The central bank has also warned of penalties and administrative actions under the applicable laws in case of violations of these regulations.
The IRARs will be used for evaluating the residual risks of money laundering, terrorism financing, and proliferation financing which the REs will then take into account while taking onboard new customers, executing financial transactions, launching new financial products as well as using technology.
The SBP said it has been endeavoring to prevent the possible use of its regulated entities for illicit activities with preserving the integrity, soundness, and safety of the financial system, and this is where IRAR will come into action. These reports will be presented to the board of directors for approval, which will then incorporate the recommendations from the BoD along with a time-bound action plan aimed at mitigating the risks concerned.

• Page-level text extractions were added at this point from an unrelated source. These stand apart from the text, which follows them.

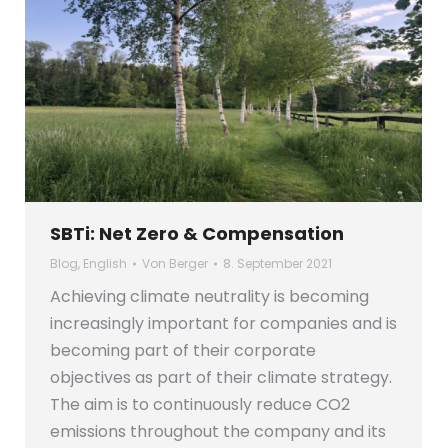
SBTi: Net Zero & Compensation
Blog
,
English
Von
Berger
8. September 2021
Achieving climate neutrality is becoming
increasingly important for companies and is
becoming part of their corporate
objectives as part of their climate strategy.
The aim is to continuously reduce CO2
emissions throughout the company and its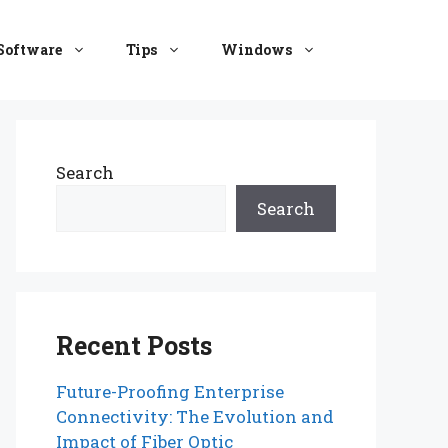
Software
Tips
Windows
Search
Search
Recent Posts
Future-Proofing Enterprise
Connectivity: The Evolution and
Impact of Fiber Optic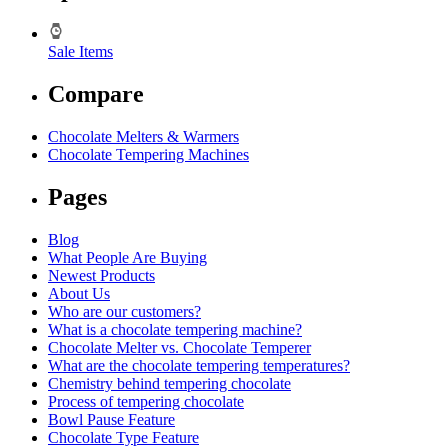
Sale Items
Compare
Chocolate Melters & Warmers
Chocolate Tempering Machines
Pages
Blog
What People Are Buying
Newest Products
About Us
Who are our customers?
What is a chocolate tempering machine?
Chocolate Melter vs. Chocolate Temperer
What are the chocolate tempering temperatures?
Chemistry behind tempering chocolate
Process of tempering chocolate
Bowl Pause Feature
Chocolate Type Feature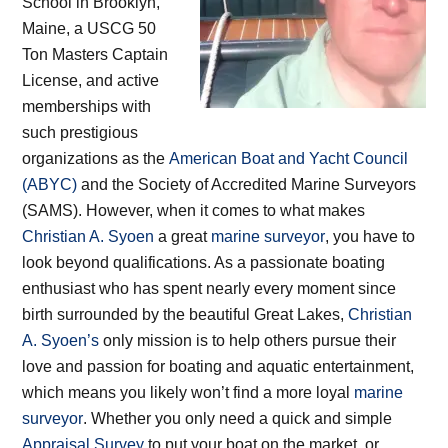
School in Brooklyn,
Maine, a USCG 50
Ton Masters Captain
License, and active
memberships with
such prestigious
organizations as the
American Boat and Yacht Council
(ABYC)
and the Society of Accredited Marine Surveyors
(SAMS). However, when it comes to what makes
Christian A. Syoen
a great
marine surveyor
, you have to
look beyond qualifications. As a passionate boating
enthusiast who has spent nearly every moment since
birth surrounded by the beautiful Great Lakes,
Christian
A. Syoen’s
only mission is to help others pursue their
love and passion for boating and aquatic entertainment,
which means you likely won’t find a more loyal
marine
surveyor
. Whether you only need a quick and simple
Appraisal Survey
to put your boat on the market, or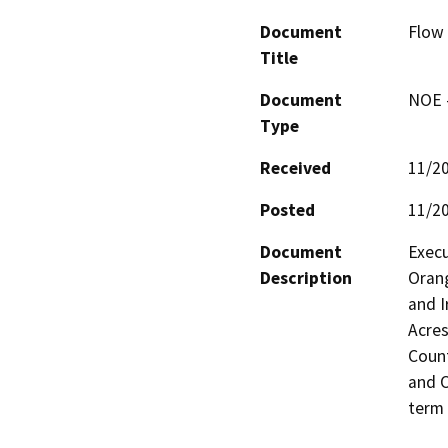
Document
Flow
Title
Document
NOE -
Type
Received
11/2
Posted
11/2
Document
Exec
Description
Orang
and I
Acres
Count
and O
term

“For ensuring verification of documents and information obtained for customer due diligence purposes, the SBP’s entities will refer to the source from which the document or information originates or use reliable and independent document, data or source,” said the SBP.
Meanwhile, the SBP also issued guidelines on targeted financial sanctions under the United Nations Security Council (UNSC) regulations. The objective of the regulations is to further enhance the understanding and ensure effectiveness on implementation under the UNSC resolutions.
The Financial Action Task Force (FATF) is expected to announce a decision this month about the status of Pakistan in its list of jurisdictions that need monitoring under anti-money laundering and curbing of terrorism financing. Pakistan has met a number of obligations to come out of the grey list and avert risks of inclusion in the blacklist with deficiencies in anti-money laundering laws.